No somos una sociedad perfecta, pero somos una sociedad que ha hecho grandes cosas en estos años, en los cuarenta años que se corresponden con los que yo tengo vividos; vistos mis cuarenta años en perspectiva histórica y colectiva estoy absolutamente convencido de que sólo podemos ser honestos si asumimos que son más las cosas que hemos hecho bien que esas que se nos han torcido. No somos una democracia perfecta, pero somos una democracia con herramientas para perfeccionarse y mejorarse. No tenemos unos servicios públicos comparables a los daneses o los suecos (tampoco queremos pagar unos impuestos que nos permitan mantener unos servicios así), pero tenemos motivos para sentirnos orgullosos de la red de protección social que se ha construido en estos años (y que ni siquiera las políticas de Rajoy han podido destruir) o de servicios como la sanidad pública. No tenemos los mejores servicios públicos de Europa, pero cada día funcionan en nuestro país, gracias al trabajo de profesionales extraordinarios, hospitales y escuelas públicas, universidades, museos, centros de atención a mujeres maltratadas, residencias públicas de mayores, bibliotecas, laboratorios, una vasta red de servicios impensables hace cuatro décadas y que demuestran que sí, que nos queda mucho camino por recorrer, pero que es mucho el que hemos recorrido. No vivimos en el mejor de los países, pero podemos mejorarlo porque vamos adquiriendo conciencia de que hay cosas que pueden y deben mejorarse y porque, tímida, tenemos conciencia de nuestros valores como sociedad en la que la familia, la solidaridad o el sentido de la justicia del que hablaba Machado no han podido ser derrotados por el egoísmo neoliberal. Tenemos problemas, pero son los problemas que tienen las sociedades de nuestro entorno, porque en estos cuarenta años hemos dejado de ser una excepción situada en el costado de Europa para ser una sociedad equiparable al resto de sociedades occidentales y en muchos aspectos mejor que nuestros vecinos. Es cierto que nos falta confianza en nosotros mismos y capacidad para creernos capaces de seguir haciendo cosas importantes juntos, pero sabemos ya que no estamos condenados por ninguna tara histórica ni somos el resultado de un maleficio.
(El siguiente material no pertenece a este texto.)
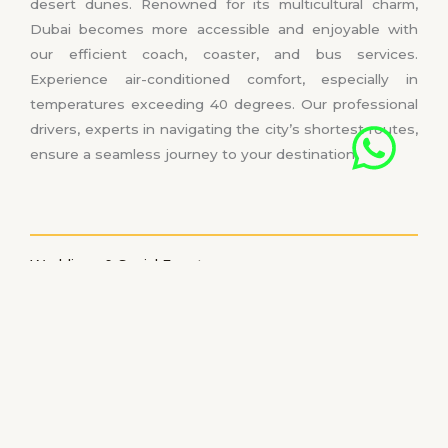
desert dunes. Renowned for its multicultural charm,
Dubai becomes more accessible and enjoyable with
our efficient coach, coaster, and bus services.
Experience air-conditioned comfort, especially in
temperatures exceeding 40 degrees. Our professional
drivers, experts in navigating the city’s shortest routes,
ensure a seamless journey to your destination.
Weddings & Social Events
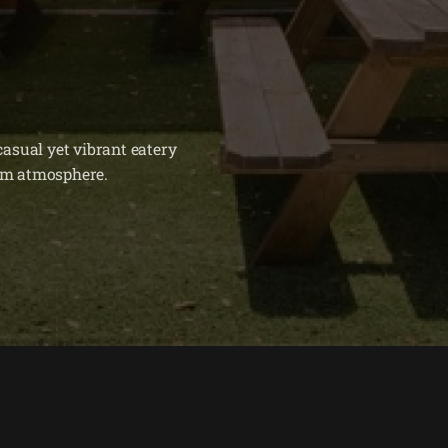
asual yet vibrant eatery
arm atmosphere.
No somos una excepción. Y no vivimos una situación excepcional. Por eso sobra la política de la poética, la política de la lírica y de la épica, con la que quieren arrebatar nuestra normalidad necesitada de reformas. Porque el edificio tiene problemas, pero no necesita ser tirado hasta los cimientos para levantar uno nuevo: la tarea necesaria es la de cambiar puertas, ventanas, suelos, pintura o tuberías, pero los cimientos, los muros y los tejados son sólidos por primera vez en nuestra historia contemporánea y merece la pena conservarlos.

Es necesaria una política de prosa que no tenga miedo a resultar gris por huir de lo blanco y de lo negro, una política de prosa escrita por un redactor que sabe que lo que escribe, que siempre elige la palabra certera, una prosa con márgenes y líneas rectas, una prosa que no aspira al Premio Nobel pero que no sonroja por sus incorrecciones y sus faltas de ortografía, una prosa capaz de abarcar la realidad, de describir, de proponer y disponer, una prosa sensata pero que no tenga miedo de expresar una emoción y de dejarse apresar por el valor de la compasión. 

Frente a esa política lírica que nos agota, urge reivindicar una política en prosa: no para que nos ilusione sino para, que simplemente, nos haga volver a sentirnos partícipes de la cosa pública. Porque estos tiempos nuestros no requieren un Winston Churchill (ni tampoco un Ché Guevara) sino un Clement Attlee. Nada más y nada menos que un Clement Attlee, porque no hay ninguna guerra que ganar ni ninguna revolución que cumplir, porque sólo hay una realidad que gestionar y reformar y mejorar.